Venezuela ist neu Mitglied im UNO-Menschenrechtsrat. Das Land wird unter anderem von der UNO-Kommissarin für Menschenrechte harsch kritisiert. Costa Rica wollte die Wahl Venezuelas in letzter Sekunde verhindern – ist aber bei diesem Unterfangen gescheitert. Ein deprimierendes Signal, sagt Fredy Gsteiger.
SRF News: Warum ist die Aktion gescheitert?
Fredy Gsteiger: Salopp könnte man sagen, weil es auf der Welt schlicht mehr autokratische oder nur teilweise demokratische als demokratische Staaten gibt. Früher demokratische Staaten wurden zu halb-demokratischen Staaten, Russland zum Beispiel. Und halb-demokratische Staaten wurden zu autokratischen Staaten. Diese Staaten haben nun offenbar sehr geschlossen für den Unrechtsstaat Venezuela gestimmt.
Sie haben ein Interesse daran, dass der Rat geschwächt wird und möchten auch selber künftig in dieses Gremium gewählt werden. Sie wollen nicht riskieren, dass Kampfkandidaturen wie jene von Costa Rica Schule machen. Man kann davon ausgehen, dass Europäer, Nordamerika und Australien geschlossen für Costa Rica gestimmt haben. Arabische Staaten, zentralasiatische Staaten, China und Russland haben geschlossen für Venezuela gestimmt. Den Ausschlag gaben die afrikanischen Staaten, von denen sich viele für Venezuela entschieden haben.

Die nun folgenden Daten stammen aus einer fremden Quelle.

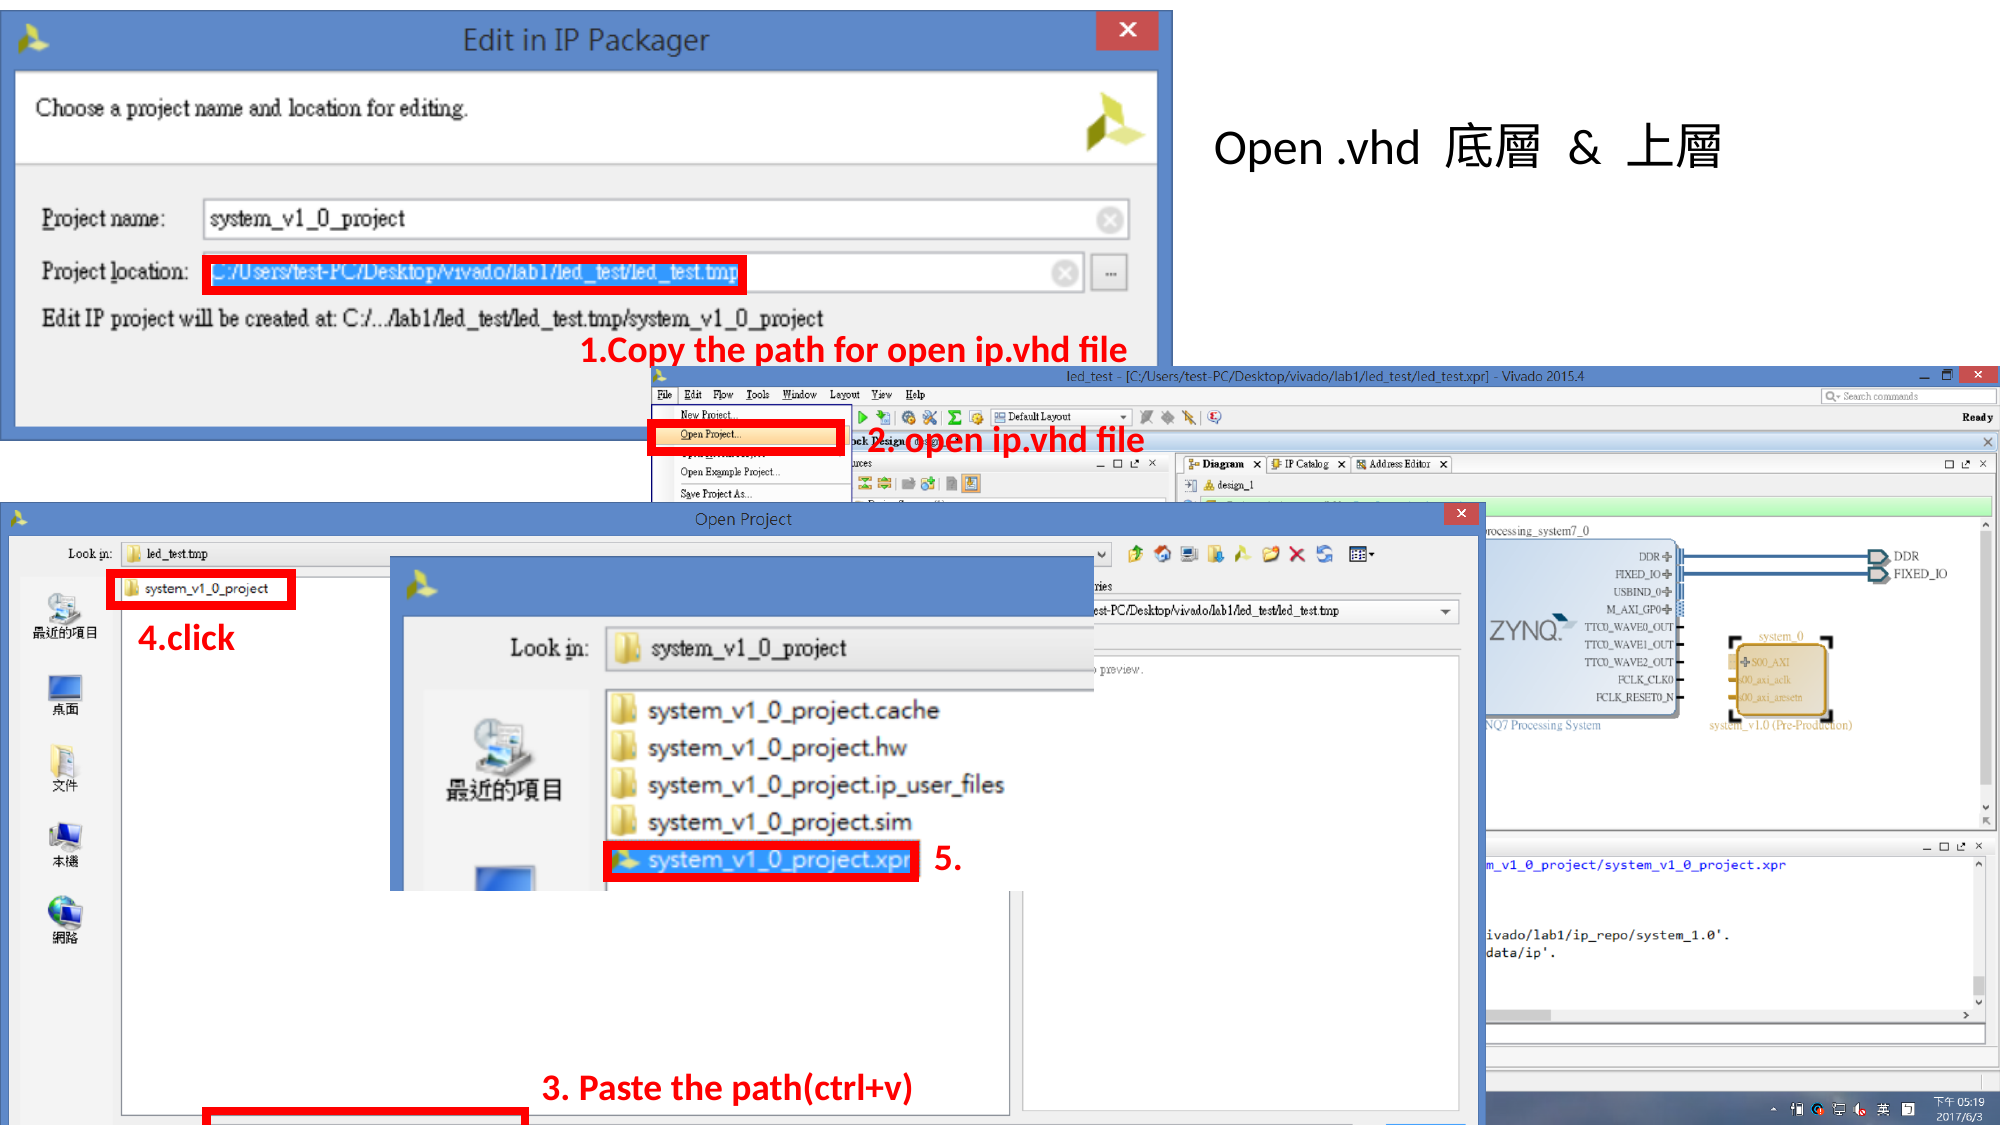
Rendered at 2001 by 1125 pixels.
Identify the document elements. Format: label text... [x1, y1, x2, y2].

Warum hat sich Costa Rica überhaupt in diese Kampfwahl gestürzt?
Um ein überfälliges, dringliches Zeichen zu setzen: Länder, die die Bedingungen für den Menschenrechtsrat nicht erfüllen, sollen künftig nicht mehr gewählt werden. Es gibt im Unterschied zur UNO-Mitgliedschaft solche Bedingungen für den Menschenrechtsrat: Länder müssen mit UNO-Menschenrechtsorganisationen kooperieren und Menschenrechte schützen und fördern.
Die UNO-Generalversammlung hatte keine Wahl. Dieses Prinzip wollte Costa Rica brechen.
Im Fall von Venezuela passiert das ganz offensichtlich nicht. Es wurden bereits Staaten wie Saudi-Arabien, Ägypten, Kuba oder China mit dieser üblen Praxis gewählt: Man stellt genauso viele Kandidaturen auf, wie Sitze zu besetzen sind. Die UNO-Generalversammlung hatte keine Wahl. Dieses Prinzip wollte Costa Rica brechen und ist leider damit gescheitert.
Wie ist die Wahl von Venezuela im Hinblick auf künftige Kandidaturen für den UNO-Menschenrechtsrat einzuordnen?
Es ist ein äusserst deprimierendes Signal. Es sieht offenbar so aus, als würde es weiterhin gute Chancen für problematische Staaten geben, gewählt zu werden. Es dürfte sogar eine moralische Stärkung der Autokratien bedeuten.
Insgesamt 14 Sitze wurden neu besetzt. Gab es noch weitere Überraschungen?
Nicht sehr grosse Überraschungen, aber auch eher negative. Zwar wurden Länder wie Deutschland, die Niederlande, Indonesien oder Japan mit einer guten Stimmenzahl gewählt, aber neben Venezuela eben auch ein Land wie Libyen, das auch nicht in den Menschenrechtsrat hineingehört. Man darf sich keine Illusionen machen: Es können nicht nur Musterschüler gewählt werden, sonst könnte man die 47 Sitze nicht besetzen. Aber Costa Ricas Kampfkandidatur sollte verhindern, dass einer der übelsten Verletzer von Menschenrechten gewählt wird. Nachdem das nicht gelungen ist, ist das ein schlechtes Zeichen für den ohnehin angeschlagenen UNO-Menschenrechtsrat und die Menschenrechtspolitik überhaupt.
Das Gespräch führte Beat Soltermann.